▶ [What is expected]: The entries shown next need to be written again word for word.

▶ [Extracted records]:
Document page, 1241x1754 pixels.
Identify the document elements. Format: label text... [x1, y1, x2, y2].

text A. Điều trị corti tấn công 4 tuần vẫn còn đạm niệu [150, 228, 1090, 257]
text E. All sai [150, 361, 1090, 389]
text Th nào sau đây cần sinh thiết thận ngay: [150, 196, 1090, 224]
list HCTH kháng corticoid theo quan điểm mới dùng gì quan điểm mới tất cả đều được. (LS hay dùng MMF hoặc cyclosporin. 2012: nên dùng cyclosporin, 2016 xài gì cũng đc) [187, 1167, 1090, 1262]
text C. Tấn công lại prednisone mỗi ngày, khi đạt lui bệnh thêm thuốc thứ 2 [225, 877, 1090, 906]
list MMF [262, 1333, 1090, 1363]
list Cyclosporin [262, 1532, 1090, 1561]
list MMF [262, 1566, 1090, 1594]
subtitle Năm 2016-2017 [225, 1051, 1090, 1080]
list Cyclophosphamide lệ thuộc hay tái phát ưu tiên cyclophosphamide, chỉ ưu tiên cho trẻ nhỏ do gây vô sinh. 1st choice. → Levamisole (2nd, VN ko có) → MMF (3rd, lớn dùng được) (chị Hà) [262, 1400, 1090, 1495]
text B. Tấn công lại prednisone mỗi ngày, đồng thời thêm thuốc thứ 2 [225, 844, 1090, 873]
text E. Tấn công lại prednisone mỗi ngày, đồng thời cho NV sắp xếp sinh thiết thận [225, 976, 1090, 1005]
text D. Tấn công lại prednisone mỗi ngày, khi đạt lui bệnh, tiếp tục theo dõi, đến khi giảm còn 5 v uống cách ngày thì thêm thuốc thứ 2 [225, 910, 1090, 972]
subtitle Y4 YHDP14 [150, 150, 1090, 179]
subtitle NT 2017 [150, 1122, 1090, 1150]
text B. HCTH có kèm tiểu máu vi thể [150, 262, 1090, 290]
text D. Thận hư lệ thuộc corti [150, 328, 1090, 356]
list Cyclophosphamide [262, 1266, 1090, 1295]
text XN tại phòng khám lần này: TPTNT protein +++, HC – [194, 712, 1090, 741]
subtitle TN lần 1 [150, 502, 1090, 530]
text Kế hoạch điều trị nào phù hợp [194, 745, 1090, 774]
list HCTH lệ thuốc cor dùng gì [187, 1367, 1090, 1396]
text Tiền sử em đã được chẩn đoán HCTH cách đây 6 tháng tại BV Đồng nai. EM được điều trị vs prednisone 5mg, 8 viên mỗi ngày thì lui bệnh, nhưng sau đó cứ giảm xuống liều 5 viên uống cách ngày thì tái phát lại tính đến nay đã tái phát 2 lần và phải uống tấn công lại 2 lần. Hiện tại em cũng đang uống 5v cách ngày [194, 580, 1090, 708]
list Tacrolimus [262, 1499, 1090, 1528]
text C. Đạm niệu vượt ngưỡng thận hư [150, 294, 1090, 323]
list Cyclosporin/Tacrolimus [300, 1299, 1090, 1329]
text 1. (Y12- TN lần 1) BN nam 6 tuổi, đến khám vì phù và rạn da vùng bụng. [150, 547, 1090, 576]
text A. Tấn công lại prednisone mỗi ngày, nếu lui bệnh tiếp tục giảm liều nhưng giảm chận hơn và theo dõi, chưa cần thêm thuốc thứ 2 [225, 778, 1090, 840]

▶ [Written solution]:
Document page, 1241x1754 pixels.
Identify the document elements. Format: label text... [x1, y1, x2, y2].

text A. Điều trị corti tấn công 4 tuần vẫn còn đạm niệu [150, 228, 1090, 257]
text E. All sai [150, 361, 1090, 389]
text Th nào sau đây cần sinh thiết thận ngay: [150, 196, 1090, 224]
list HCTH kháng corticoid theo quan điểm mới dùng gì quan điểm mới tất cả đều được. (LS hay dùng MMF hoặc cyclosporin. 2012: nên dùng cyclosporin, 2016 xài gì cũng đc) [187, 1167, 1090, 1262]
text C. Tấn công lại prednisone mỗi ngày, khi đạt lui bệnh thêm thuốc thứ 2 [225, 877, 1090, 906]
list MMF [262, 1333, 1090, 1363]
list Cyclosporin [262, 1532, 1090, 1561]
list MMF [262, 1566, 1090, 1594]
subtitle Năm 2016-2017 [225, 1051, 1090, 1080]
list Cyclophosphamide lệ thuộc hay tái phát ưu tiên cyclophosphamide, chỉ ưu tiên cho trẻ nhỏ do gây vô sinh. 1st choice. → Levamisole (2nd, VN ko có) → MMF (3rd, lớn dùng được) (chị Hà) [262, 1400, 1090, 1495]
text B. Tấn công lại prednisone mỗi ngày, đồng thời thêm thuốc thứ 2 [225, 844, 1090, 873]
text E. Tấn công lại prednisone mỗi ngày, đồng thời cho NV sắp xếp sinh thiết thận [225, 976, 1090, 1005]
text D. Tấn công lại prednisone mỗi ngày, khi đạt lui bệnh, tiếp tục theo dõi, đến khi giảm còn 5 v uống cách ngày thì thêm thuốc thứ 2 [225, 910, 1090, 972]
subtitle Y4 YHDP14 [150, 150, 1090, 179]
subtitle NT 2017 [150, 1122, 1090, 1150]
text B. HCTH có kèm tiểu máu vi thể [150, 262, 1090, 290]
text D. Thận hư lệ thuộc corti [150, 328, 1090, 356]
list Cyclophosphamide [262, 1266, 1090, 1295]
text XN tại phòng khám lần này: TPTNT protein +++, HC – [194, 712, 1090, 741]
subtitle TN lần 1 [150, 502, 1090, 530]
text Kế hoạch điều trị nào phù hợp [194, 745, 1090, 774]
list HCTH lệ thuốc cor dùng gì [187, 1367, 1090, 1396]
text Tiền sử em đã được chẩn đoán HCTH cách đây 6 tháng tại BV Đồng nai. EM được điều trị vs prednisone 5mg, 8 viên mỗi ngày thì lui bệnh, nhưng sau đó cứ giảm xuống liều 5 viên uống cách ngày thì tái phát lại tính đến nay đã tái phát 2 lần và phải uống tấn công lại 2 lần. Hiện tại em cũng đang uống 5v cách ngày [194, 580, 1090, 708]
list Tacrolimus [262, 1499, 1090, 1528]
text C. Đạm niệu vượt ngưỡng thận hư [150, 294, 1090, 323]
list Cyclosporin/Tacrolimus [300, 1299, 1090, 1329]
text 1. (Y12- TN lần 1) BN nam 6 tuổi, đến khám vì phù và rạn da vùng bụng. [150, 547, 1090, 576]
text A. Tấn công lại prednisone mỗi ngày, nếu lui bệnh tiếp tục giảm liều nhưng giảm chận hơn và theo dõi, chưa cần thêm thuốc thứ 2 [225, 778, 1090, 840]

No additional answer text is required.